Je vous remercie donc très cordialement
de tout ce que vous avez fait pour moi. Je ne manquerai pas de faire mémoire de
vous chaque jour à la sainte messe, priant la Divine Bonté de vous accorder la santé pour étudier, la force pour combattre les tentations
et la grâce très précieuse de vivre et de mourir dans la paix du Seigneur.
Une proposition. Le 15 de ce mois, jour
consacré à saint Maurice, je célébrerai la messe à votre intention ; et vous,
me ferez-vous la charité de faire en ce jour-là la sainte communion pour que
moi aussi je puisse aller avec vous au paradis ?
Que Dieu vous bénisse tous, et
croyez-moi toujours en J.C.
Votre ami très affectionné
Turin, 3 janvier 1876 Gio. Bosco, prêtre.
/230/
71. Ceux d'Amérique aussi sont des fils
très chers.
Le départ des premiers missionnaires le
11 novembre 1875 allait permettre à la paternité de Don Bosco de s'élargir
jusqu'aux confins de l'Amérique latine. Là-bas aussi, il trouve des fils très
aimés, lesquels, comme ceux d'Italie, lui écrivent, surtout à l'occasion de sa
fête. Il répond aux garçons du collège de S. Nicolas-delos-Arroyos, en Argentine (voir Epist. III, 69), et à ceux du collège Pie XI de Villa Colón, près
de Montevideo en Uruguay, ouvert par Don Lasagna en
décembre 1876. C'est cette dernière lettre que nous citons ; elle est écrite de
Marseille, où Don Bosco a accompagné l'archevêque de Buenos Aires, Mons. Aneyros, venu à Rome età Turin
et de retour en Argentine (Epist. III, 200-201).
Mes fils très aimés,
O mes fils très aimés, vous ne pouvez
imaginer la grande consolation que m'a apportée votre lettre pour le jour de ma
fête. Ce jour-là mes fils de Montevideo, de Buenos-Aires, de
S. Nicolas formaient un seul coeur et
une seule âme avec ceux de France, de Rome, du Piémont, de Suisse, de Trente,
et tous manifestaient leurs sentiments d'affection à un père qui les bénissait,
et qui priait Dieu de les conserver tous persévérants sur le chemin du ciel.
Je vous remercie donc de cette marque de
grande bienveillance que vous m'avez manifestée ; et pour montrer ma paternelle
consolation je me suis présenté au Souverain Pontife Pie IX, je lui parlai de
Villa Colón qu'il se souvient très bien d'avoir vue [8]. Je lui demandai une
bénédiction apostolique spéciale sur vous et sur tous vos parents jusqu'au
troisième degré avec indulgence plénière au moment de la mort. /231/
« Très volontiers, répondit le Pontife
avec affection : que Dieu bénisse les jeunes élèves de Villa Colón, qu'il
bénisse leurs parents, qu'il fasse d'eux tous de fervents catholiques. Que les
pères et les fils deviennent très riches, très riches, mais de la vraie
richesse qu'est la vertu, la sainte crainte de Dieu ».

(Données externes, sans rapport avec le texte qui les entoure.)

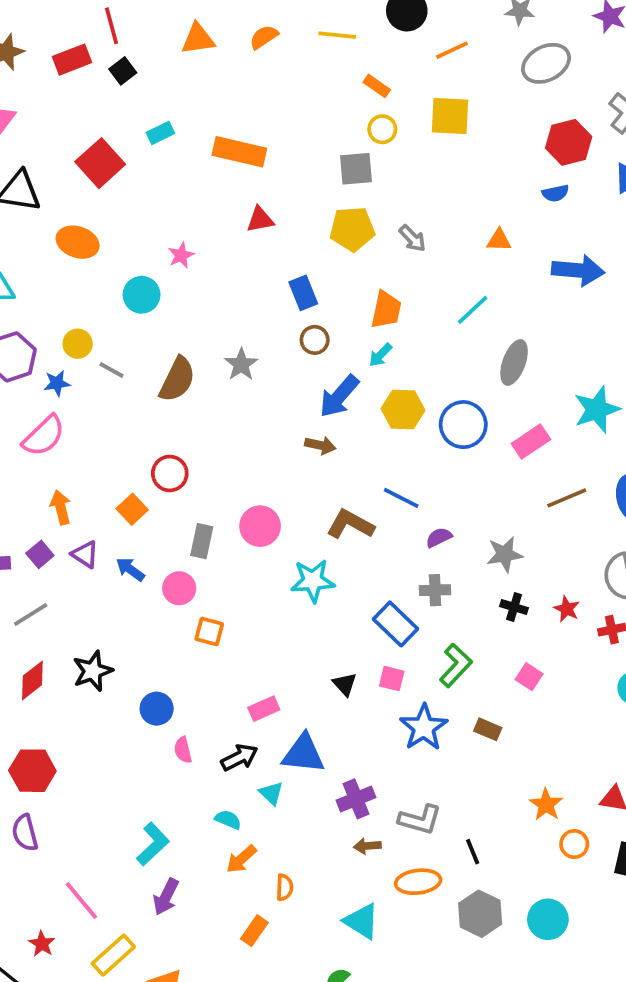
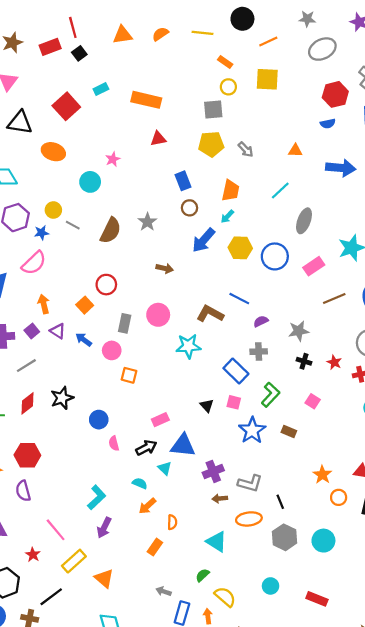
brown arrow: (320, 445) -> (165, 268), moved

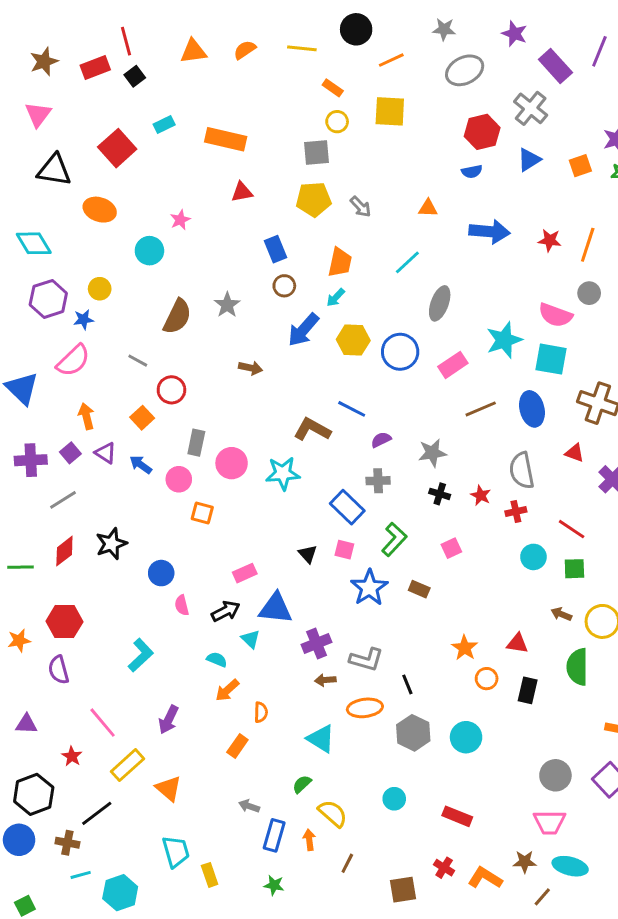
gray line: (73, 225) -> (138, 361), moved
pink circle: (158, 315) -> (232, 463), moved
pink square: (313, 401) -> (451, 548), turned 32
cyan L-shape: (97, 497) -> (141, 655), moved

Il se tourna alors vers moi et me dit :
« Ecrivez-leur et dites-leur d'en donner
communication à leurs familles ».
Pour ma part, ô mes chers fils, je brûle
du désir de vous rendre visite. Priez pour que je puisse apaiser bien vite ce
désir ; ou alors venez vous-mêmes me voir ici à Turin où la maison vous est
déjà préparée. -
En attendant, je vous prie de m'écrire,
bien librement : 1° Etes-vous vraiment bons ? 2°
M'écrirez-vous d'autres lettres longues longues ? 3° Vous ferez-vous tous
missionnaires ? 4° Vous ferez-vous tous saints ? Répondez-moi, et vous me ferez
un vrai cadeau.
Au jour de Ste Rose[9] je célébrerai pour vous la
sainte messe, et vous, vous ferez la sainte communion à mon intention. Et ceux
qui ne le peuvent me feront la charité d'un Pater, Ave et Gloria devant
le Saint-Sacrement.
Que la grâce de N.S.J.C. soit toujours avec vous. Amen.
Votre ami très affectionné
Marseille, 16 juillet 1877. Gio. Bosco, prêtre.